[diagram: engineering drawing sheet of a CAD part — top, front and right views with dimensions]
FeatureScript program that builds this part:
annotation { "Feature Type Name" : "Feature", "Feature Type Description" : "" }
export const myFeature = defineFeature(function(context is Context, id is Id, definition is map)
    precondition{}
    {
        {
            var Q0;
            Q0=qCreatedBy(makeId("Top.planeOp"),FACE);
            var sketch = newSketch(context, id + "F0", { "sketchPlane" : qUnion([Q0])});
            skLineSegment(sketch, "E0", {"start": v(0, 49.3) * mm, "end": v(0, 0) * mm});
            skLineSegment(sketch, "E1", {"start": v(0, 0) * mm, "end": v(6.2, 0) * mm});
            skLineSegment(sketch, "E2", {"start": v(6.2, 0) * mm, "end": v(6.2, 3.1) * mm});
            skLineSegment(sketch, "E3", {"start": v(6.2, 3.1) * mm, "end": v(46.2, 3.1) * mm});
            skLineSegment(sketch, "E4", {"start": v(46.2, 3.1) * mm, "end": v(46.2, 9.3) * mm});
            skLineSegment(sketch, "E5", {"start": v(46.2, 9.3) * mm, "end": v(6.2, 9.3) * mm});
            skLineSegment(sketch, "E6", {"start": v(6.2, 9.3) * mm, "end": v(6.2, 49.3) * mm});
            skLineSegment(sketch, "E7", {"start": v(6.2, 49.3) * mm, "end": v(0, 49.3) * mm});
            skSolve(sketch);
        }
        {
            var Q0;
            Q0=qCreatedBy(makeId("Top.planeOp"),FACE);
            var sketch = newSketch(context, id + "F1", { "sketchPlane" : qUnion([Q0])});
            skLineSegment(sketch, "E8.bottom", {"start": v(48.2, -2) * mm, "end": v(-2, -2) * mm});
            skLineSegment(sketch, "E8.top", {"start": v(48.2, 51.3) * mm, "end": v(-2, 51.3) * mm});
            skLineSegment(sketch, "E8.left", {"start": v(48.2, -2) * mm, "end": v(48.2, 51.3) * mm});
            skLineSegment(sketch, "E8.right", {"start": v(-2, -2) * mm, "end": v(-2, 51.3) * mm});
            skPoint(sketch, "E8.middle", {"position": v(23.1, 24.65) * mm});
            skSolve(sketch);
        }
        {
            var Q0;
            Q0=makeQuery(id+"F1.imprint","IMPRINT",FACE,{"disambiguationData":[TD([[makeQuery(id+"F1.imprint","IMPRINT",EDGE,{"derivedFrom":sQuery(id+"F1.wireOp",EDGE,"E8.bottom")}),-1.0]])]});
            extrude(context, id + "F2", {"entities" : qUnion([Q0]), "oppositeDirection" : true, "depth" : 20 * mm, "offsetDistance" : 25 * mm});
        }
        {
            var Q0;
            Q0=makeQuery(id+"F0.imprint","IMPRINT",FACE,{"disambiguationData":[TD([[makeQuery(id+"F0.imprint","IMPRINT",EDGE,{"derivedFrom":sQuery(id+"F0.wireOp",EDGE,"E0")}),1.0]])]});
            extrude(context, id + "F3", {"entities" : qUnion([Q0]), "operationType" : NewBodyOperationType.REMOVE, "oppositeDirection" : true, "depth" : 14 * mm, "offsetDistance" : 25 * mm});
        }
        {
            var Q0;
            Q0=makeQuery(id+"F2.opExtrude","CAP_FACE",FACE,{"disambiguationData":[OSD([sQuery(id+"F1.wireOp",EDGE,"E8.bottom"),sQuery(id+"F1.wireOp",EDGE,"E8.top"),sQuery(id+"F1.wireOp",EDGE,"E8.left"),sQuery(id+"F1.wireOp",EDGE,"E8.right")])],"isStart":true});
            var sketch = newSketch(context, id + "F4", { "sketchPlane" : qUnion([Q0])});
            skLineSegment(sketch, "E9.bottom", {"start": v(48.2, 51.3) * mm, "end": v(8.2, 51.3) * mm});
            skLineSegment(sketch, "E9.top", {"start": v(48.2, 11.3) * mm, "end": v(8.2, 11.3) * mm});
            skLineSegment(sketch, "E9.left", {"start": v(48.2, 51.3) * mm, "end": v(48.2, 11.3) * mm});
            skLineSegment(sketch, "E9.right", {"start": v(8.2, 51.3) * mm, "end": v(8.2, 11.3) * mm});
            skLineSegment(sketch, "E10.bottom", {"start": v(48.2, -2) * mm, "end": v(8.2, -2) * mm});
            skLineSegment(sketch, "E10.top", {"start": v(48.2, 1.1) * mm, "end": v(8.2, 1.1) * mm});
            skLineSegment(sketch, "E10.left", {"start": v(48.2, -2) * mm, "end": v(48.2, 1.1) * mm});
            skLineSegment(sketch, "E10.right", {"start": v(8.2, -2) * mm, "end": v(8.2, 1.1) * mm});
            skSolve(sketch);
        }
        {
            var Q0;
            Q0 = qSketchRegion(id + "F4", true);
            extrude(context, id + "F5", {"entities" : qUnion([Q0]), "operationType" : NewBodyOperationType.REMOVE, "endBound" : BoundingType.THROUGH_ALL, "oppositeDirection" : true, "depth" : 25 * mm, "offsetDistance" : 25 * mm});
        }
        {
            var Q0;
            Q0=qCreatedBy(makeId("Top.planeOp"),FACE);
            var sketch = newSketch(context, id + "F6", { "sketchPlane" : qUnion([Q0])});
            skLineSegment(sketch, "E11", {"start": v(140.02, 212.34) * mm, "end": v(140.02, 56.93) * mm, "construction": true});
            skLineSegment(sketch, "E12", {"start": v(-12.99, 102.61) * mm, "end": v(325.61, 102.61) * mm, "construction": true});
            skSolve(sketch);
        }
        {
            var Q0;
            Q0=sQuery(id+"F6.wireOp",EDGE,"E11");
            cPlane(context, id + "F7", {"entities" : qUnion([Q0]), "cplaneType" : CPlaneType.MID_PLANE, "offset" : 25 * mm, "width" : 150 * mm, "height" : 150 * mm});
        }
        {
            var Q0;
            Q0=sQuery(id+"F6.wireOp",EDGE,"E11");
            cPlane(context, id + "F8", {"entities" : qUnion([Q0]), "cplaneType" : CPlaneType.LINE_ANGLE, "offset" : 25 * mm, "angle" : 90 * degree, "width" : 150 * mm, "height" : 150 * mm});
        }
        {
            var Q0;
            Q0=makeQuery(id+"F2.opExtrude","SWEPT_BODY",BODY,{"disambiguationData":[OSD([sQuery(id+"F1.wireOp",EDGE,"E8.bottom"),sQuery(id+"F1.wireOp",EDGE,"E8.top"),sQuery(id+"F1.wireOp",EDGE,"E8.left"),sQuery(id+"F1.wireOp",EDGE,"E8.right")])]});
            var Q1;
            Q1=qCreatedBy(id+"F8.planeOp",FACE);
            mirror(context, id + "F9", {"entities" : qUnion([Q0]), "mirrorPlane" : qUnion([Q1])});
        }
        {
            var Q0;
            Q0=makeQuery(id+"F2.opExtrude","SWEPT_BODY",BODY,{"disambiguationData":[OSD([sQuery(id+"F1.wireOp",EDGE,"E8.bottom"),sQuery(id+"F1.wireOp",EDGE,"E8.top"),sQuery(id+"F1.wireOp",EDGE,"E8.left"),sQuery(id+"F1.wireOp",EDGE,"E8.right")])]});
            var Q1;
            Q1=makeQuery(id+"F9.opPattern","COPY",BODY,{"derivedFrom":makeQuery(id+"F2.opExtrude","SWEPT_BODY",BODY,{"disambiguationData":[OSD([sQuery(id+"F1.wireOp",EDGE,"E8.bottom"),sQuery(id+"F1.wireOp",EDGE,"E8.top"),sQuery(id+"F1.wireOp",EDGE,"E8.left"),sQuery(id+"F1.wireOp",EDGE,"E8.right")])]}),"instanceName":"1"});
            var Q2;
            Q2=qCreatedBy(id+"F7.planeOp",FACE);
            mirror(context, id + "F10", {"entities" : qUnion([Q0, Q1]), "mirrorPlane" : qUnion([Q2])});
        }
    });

### What the task requires
List each line in the records above that contains the string "construction", treating uppercase and lowercase letters as distinct.

### Result below
            skLineSegment(sketch, "E11", {"start": v(140.02, 212.34) * mm, "end": v(140.02, 56.93) * mm, "construction": true});
            skLineSegment(sketch, "E12", {"start": v(-12.99, 102.61) * mm, "end": v(325.61, 102.61) * mm, "construction": true});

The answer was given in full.